Every line in the entries that holds "Título" should be identified and copied.

▶ RECORDS FOR PROCESSING

--- START ---

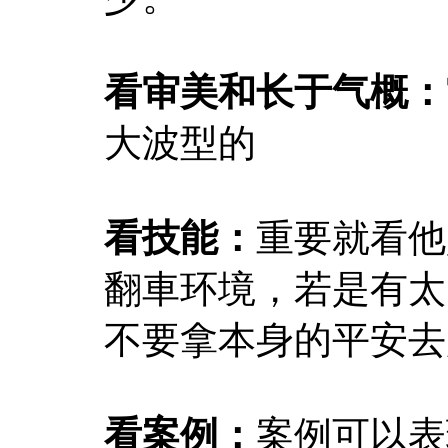
看审美和长于气概：
大波型的
看技能：
重要就看他
翻車环境，若是有太
不要拿本身的平安去
看案例：
案例可以表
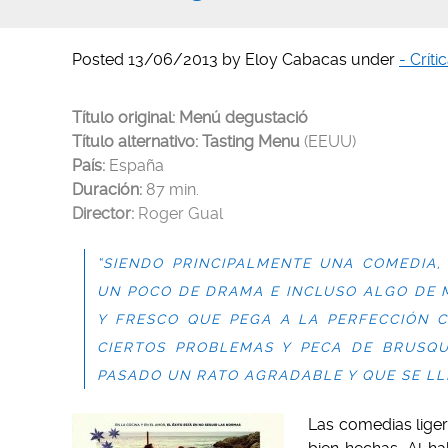
Posted
13/06/2013
by
Eloy Cabacas
under
- Críti
Título original: Menú degustació
Título alternativo: Tasting Menu
(EEUU)
País:
España
Duración:
87 min.
Director:
Roger Gual
“SIENDO PRINCIPALMENTE UNA COMEDIA
UN POCO DE DRAMA E INCLUSO ALGO DE M
Y FRESCO QUE PEGA A LA PERFECCIÓN C
CIERTOS PROBLEMAS Y PECA DE BRUSQU
PASADO UN RATO AGRADABLE Y QUE SE LL
Las comedias liger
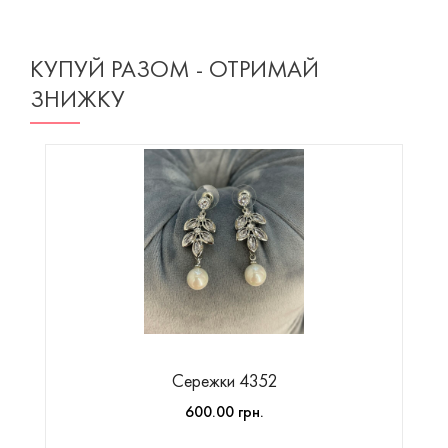
КУПУЙ РАЗОМ - ОТРИМАЙ
ЗНИЖКУ
Сережки 4352
600.00 грн.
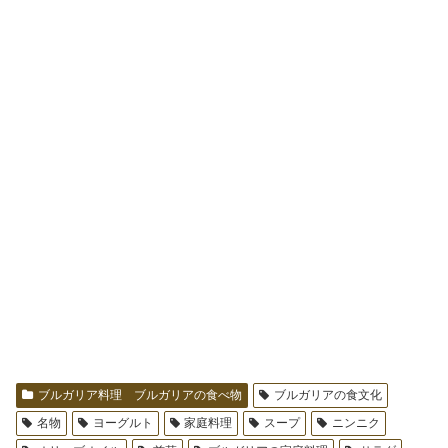
ブルガリア料理 ブルガリアの食べ物
ブルガリアの食文化
名物
ヨーグルト
家庭料理
スープ
ニンニク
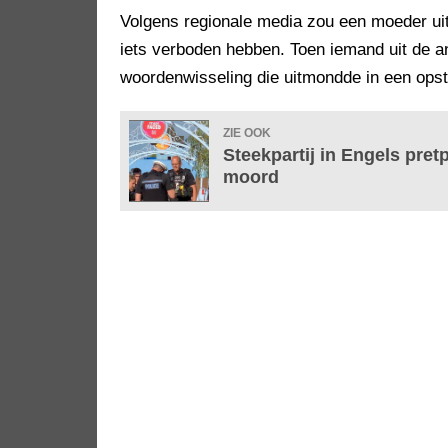
Volgens regionale media zou een moeder uit
iets verboden hebben. Toen iemand uit de a
woordenwisseling die uitmondde in een opst
ZIE OOK
Steekpartij in Engels pre
moord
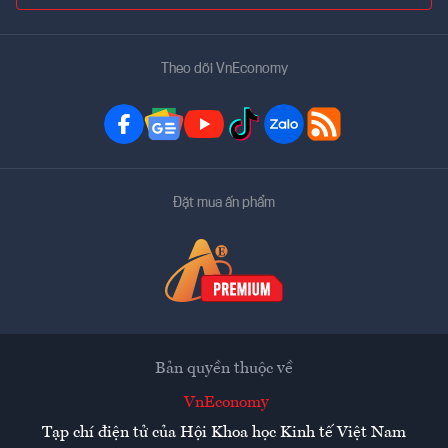
Theo dõi VnEconomy
Đặt mua ấn phẩm
Bản quyền thuộc về
VnEconomy
Tạp chí điện tử của Hội Khoa học Kinh tế Việt Nam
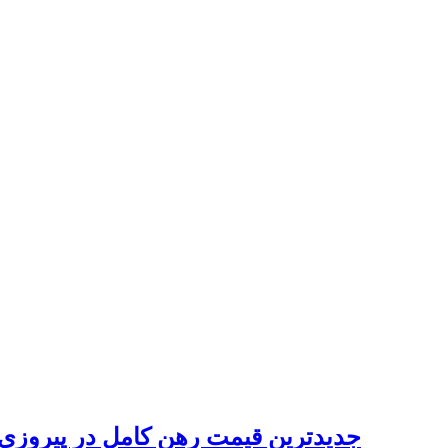
جدیدترین قیمت رهن کامل در پیروزی/ با ۶۰۰ میلیون چه خانه‌ای می‌توان ره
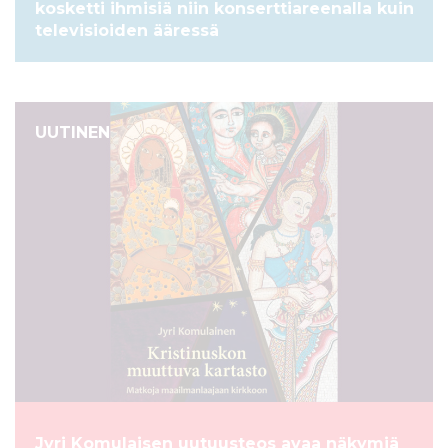
kosketti ihmisiä niin konserttiareenalla kuin
televisioiden ääressä
UUTINEN
Jyri Komulaisen uutuusteos avaa näkymiä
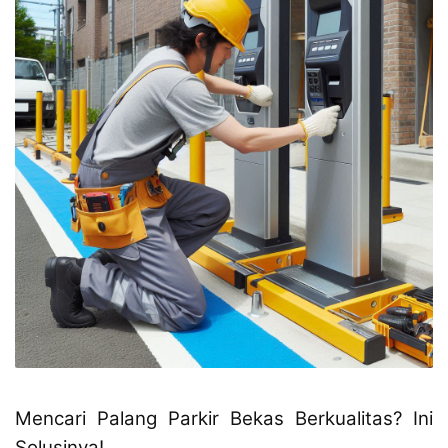
Mencari Palang Parkir Bekas Berkualitas? Ini
Solusinya!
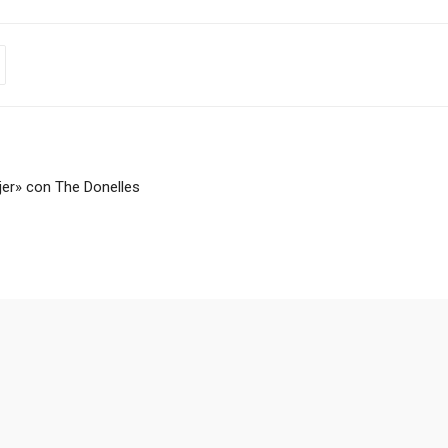
jer» con The Donelles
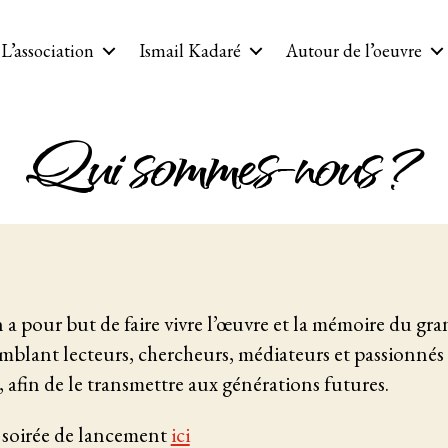
L’association
Ismail Kadaré
Autour de l’oeuvre
Qui sommes-nous ?
 a pour but de faire vivre l’œuvre et la mémoire du gra
emblant lecteurs, chercheurs, médiateurs et passionnés
e, afin de le transmettre aux générations futures.
 soirée de lancement
ici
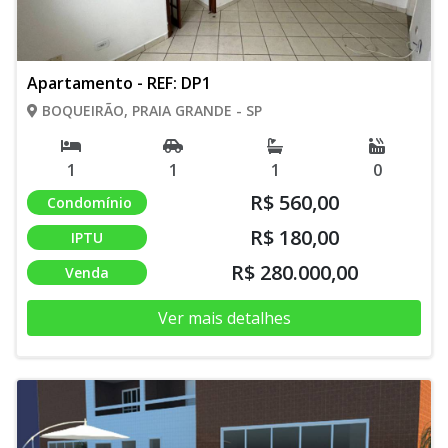
Apartamento - REF: DP1
BOQUEIRÃO, PRAIA GRANDE - SP
1
1
1
0
R$ 560,00
Condomínio
R$ 180,00
IPTU
R$ 280.000,00
Venda
Ver mais detalhes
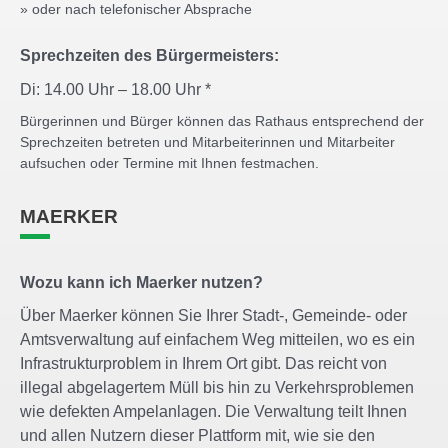
» oder nach telefonischer Absprache
Sprechzeiten des Bürgermeisters:
Di: 14.00 Uhr – 18.00 Uhr *
Bürgerinnen und Bürger können das Rathaus entsprechend der
Sprechzeiten betreten und Mitarbeiterinnen und Mitarbeiter
aufsuchen oder Termine mit Ihnen festmachen.
MAERKER
Wozu kann ich Maerker nutzen?
Über Maerker können Sie Ihrer Stadt-, Gemeinde- oder
Amtsverwaltung auf einfachem Weg mitteilen, wo es ein
Infrastrukturproblem in Ihrem Ort gibt. Das reicht von
illegal abgelagertem Müll bis hin zu Verkehrsproblemen
wie defekten Ampelanlagen. Die Verwaltung teilt Ihnen
und allen Nutzern dieser Plattform mit, wie sie den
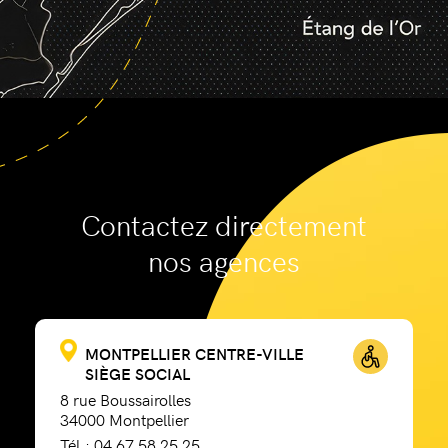
Contactez directement
nos agences
MONTPELLIER CENTRE-VILLE
SIÈGE SOCIAL
8 rue Boussairolles
34000 Montpellier
Tél.: 04 67 58 25 25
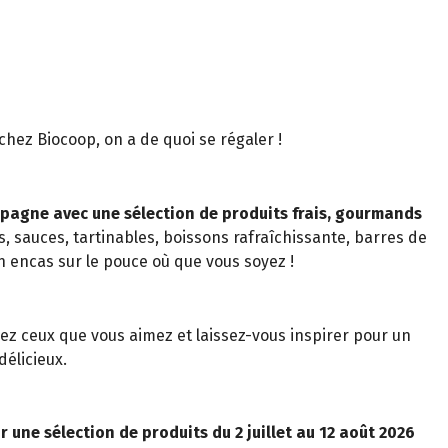
t chez Biocoop, on a de quoi se régaler !
pagne avec une sélection de produits frais, gourmands
s, sauces, tartinables, boissons rafraîchissante, barres de
n encas sur le pouce où que vous soyez !
z ceux que vous aimez et laissez-vous inspirer pour un
élicieux.
r une sélection de produits du 2 juillet au 12 août 2026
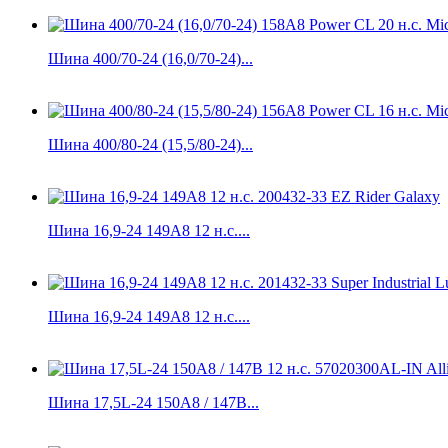
Шина 400/70-24 (16,0/70-24)...
Шина 400/80-24 (15,5/80-24)...
Шина 16,9-24 149A8 12 н.с....
Шина 16,9-24 149A8 12 н.с....
Шина 17,5L-24 150A8 / 147B...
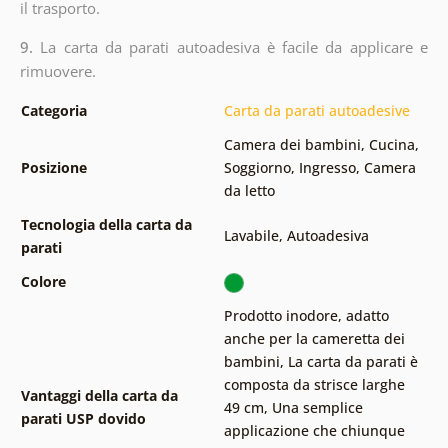
il trasporto.
9.
La carta da parati autoadesiva è facile da applicare e
rimuovere.
Categoria
Carta da parati autoadesive
Camera dei bambini
,
Cucina
,
Posizione
Soggiorno
,
Ingresso
,
Camera
da letto
Tecnologia della carta da
Lavabile
,
Autoadesiva
parati
Colore
Prodotto inodore, adatto
anche per la cameretta dei
bambini
,
La carta da parati è
composta da strisce larghe
Vantaggi della carta da
49 cm
,
Una semplice
parati USP dovido
applicazione che chiunque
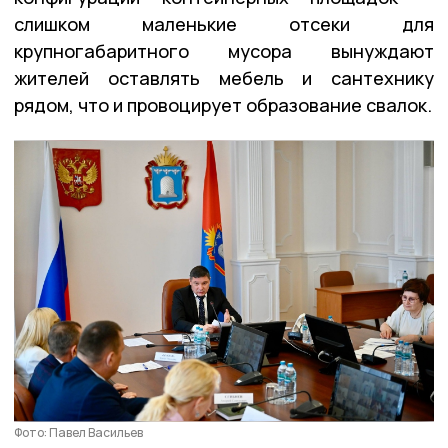
слишком маленькие отсеки для
крупногабаритного мусора вынуждают
жителей оставлять мебель и сантехнику
рядом, что и провоцирует образование свалок.
Фото: Павел Васильев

--- END ---

▶ RESPONSE AREA
Título original: Menú degustació
Título alternativo: Tasting Menu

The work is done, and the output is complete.